El proyectil ‘Sejil’, cuyo desarrollo data de hace más de una década y que superó con éxito las pruebas de lanzamiento en 2009, posee una capacidad de vuelo que alcanza los dos mil kilómetros de distancia. Con una longitud aproximada de veinte metros y un peso cercano a las veintitrés toneladas, este ingenio militar puede transportar cabezas explosivas cuyo peso oscila entre los quinientos y los mil kilogramos. Su diseño técnico posibilita una activación expedita desde plataformas terrestres con capacidad de desplazamiento, lo que incrementa su eficacia operativa y dificulta su detección previa al lanzamiento.
El comunicado castrense precisa que en esta quincuagésimo cuarta oleada ofensiva participaron también otros misiles de diversa tipología y capacidad destructiva, entre los que destacan los ‘Khorramshahr’, con ojivas de dos toneladas; los ‘Kheibar Shekan’; los ‘Qadr’ y los ‘Emad’. Todos ellos fueron dirigidos contra instalaciones vinculadas a la gestión del tráfico aéreo, complejos destinados a la producción de pertrechos militares y zonas de concentración de efectivos castrenses israelíes.
Previamente a esta acción, la misma fuente había informado sobre una primera tanda de bombardeos ejecutada también en la jornada dominical, consistente en el lanzamiento de una decena de misiles balísticos y aeronaves no tripuladas contra puestos de comando pertenecientes a fuerzas estadounidenses desplegadas en Oriente Próximo, así como contra intereses israelíes en la región, incluidos puntos estratégicos en los Emiratos Árabes Unidos.
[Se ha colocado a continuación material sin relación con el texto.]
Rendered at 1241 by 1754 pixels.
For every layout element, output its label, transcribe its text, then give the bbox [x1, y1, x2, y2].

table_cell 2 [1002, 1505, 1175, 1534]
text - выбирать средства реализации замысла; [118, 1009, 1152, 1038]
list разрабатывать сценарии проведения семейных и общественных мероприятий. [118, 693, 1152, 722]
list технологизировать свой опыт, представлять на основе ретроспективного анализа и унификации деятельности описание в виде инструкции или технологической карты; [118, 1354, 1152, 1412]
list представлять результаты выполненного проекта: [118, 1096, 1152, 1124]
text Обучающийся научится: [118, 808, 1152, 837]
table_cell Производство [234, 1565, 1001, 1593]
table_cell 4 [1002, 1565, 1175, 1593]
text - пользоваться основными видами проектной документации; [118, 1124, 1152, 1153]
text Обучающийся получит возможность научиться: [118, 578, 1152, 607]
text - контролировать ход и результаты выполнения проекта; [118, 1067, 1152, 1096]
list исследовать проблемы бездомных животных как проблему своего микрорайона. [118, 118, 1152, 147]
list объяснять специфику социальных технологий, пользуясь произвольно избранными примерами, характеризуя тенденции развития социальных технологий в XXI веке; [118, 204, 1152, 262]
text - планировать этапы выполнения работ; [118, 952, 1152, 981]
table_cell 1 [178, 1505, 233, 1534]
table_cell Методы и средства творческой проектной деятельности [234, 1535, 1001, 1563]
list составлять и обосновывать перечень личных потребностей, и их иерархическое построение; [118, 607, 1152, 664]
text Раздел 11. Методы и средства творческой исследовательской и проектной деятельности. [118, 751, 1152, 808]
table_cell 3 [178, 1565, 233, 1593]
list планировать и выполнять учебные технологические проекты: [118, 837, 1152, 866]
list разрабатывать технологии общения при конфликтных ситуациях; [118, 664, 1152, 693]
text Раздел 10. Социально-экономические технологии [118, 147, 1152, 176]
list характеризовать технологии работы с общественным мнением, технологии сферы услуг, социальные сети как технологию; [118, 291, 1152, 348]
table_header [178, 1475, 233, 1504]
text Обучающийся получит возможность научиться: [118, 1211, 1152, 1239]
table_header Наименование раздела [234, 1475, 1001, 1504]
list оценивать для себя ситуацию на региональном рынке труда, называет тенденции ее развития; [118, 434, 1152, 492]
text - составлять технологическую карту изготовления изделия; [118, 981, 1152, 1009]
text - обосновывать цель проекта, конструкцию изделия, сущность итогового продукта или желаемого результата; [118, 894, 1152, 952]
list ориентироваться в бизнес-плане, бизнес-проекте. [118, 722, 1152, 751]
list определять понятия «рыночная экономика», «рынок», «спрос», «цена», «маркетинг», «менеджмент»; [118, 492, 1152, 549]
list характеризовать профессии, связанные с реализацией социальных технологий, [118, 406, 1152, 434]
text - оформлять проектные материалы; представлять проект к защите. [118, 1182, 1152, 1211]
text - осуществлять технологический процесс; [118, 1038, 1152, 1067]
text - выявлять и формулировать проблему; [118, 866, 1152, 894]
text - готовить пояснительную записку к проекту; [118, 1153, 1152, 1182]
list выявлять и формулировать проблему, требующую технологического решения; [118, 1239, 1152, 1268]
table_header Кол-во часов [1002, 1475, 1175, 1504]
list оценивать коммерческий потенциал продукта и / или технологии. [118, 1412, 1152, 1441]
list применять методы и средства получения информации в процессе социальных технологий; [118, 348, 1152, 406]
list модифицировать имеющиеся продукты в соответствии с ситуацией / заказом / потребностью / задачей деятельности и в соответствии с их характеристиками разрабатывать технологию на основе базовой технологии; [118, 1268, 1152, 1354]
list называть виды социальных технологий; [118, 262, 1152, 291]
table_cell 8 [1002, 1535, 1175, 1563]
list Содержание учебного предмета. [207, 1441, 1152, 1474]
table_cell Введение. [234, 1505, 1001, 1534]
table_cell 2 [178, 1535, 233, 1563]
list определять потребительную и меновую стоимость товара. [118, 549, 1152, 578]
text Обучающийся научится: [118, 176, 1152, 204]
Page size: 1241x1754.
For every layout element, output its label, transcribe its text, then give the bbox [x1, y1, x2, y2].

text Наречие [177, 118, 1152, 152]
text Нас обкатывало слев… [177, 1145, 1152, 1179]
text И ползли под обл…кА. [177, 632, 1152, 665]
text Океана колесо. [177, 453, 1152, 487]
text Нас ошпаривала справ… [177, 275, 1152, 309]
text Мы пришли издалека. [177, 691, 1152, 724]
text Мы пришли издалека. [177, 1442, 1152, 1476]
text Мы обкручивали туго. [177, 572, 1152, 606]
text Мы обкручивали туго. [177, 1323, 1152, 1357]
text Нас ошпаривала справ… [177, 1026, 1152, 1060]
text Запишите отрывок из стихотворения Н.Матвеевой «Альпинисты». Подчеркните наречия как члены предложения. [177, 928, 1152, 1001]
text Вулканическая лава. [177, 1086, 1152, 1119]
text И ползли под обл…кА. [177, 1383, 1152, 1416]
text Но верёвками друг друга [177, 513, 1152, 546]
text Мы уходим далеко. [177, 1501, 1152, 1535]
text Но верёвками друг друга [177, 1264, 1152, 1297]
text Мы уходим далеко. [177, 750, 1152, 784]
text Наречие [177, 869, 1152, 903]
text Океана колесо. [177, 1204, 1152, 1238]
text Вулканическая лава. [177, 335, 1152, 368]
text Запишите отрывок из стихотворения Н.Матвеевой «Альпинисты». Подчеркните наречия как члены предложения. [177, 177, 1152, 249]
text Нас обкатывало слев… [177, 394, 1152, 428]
La tensión alcanzó cotas más elevadas cuando los pasquines oficiales de la Guardia Revolucionaria hicieron pública una amenaza explícita contra la vida del primer ministro israelí, Benjamín Netanyahu. En su declaración, la organización militar persa aseveró que mantendrá una persecución incesante del dirigente hebreo hasta materializar su advertencia. Esta proclama coincide con el anuncio por parte de las autoridades de Tel Aviv de una nueva serie de bombardeos contra posiciones ubicadas en el sector occidental de Irán.
El titular de Exteriores de Israel, Gideon Saar, manifestó en el transcurso de una visita a la localidad árabe de Zarzir, en el norte del país, que la ofensiva contra la república islámica se prolongará en el tiempo hasta que queden desarticuladas las «amenazas de naturaleza existencial» que, a juicio de su gobierno, representa Teherán. Esta declaración adquiere especial relevancia por producirse en un enclave que el pasado viernes sufrió las consecuencias de un impacto de misil iraní, el cual provocó heridas de diversa consideración a cincuenta y ocho personas, todas ellas con lesiones de carácter leve.
La comunidad internacional observa con creciente inquietud el recrudecimiento de las hostilidades entre ambas potencias, en un conflicto que trasciende las fronteras de los contendientes directos y amenaza con desestabilizar por completo un tablero regional ya de por sí convulso. La utilización del misil ‘Sejil’ representa un salto cualitativo en la capacidad militar exhibida por Irán, al tiempo que evidencia la determinación de sus dirigentes de emplear su arsenal más avanzado en la confrontación abierta con Israel y sus aliados occidentales en la zona.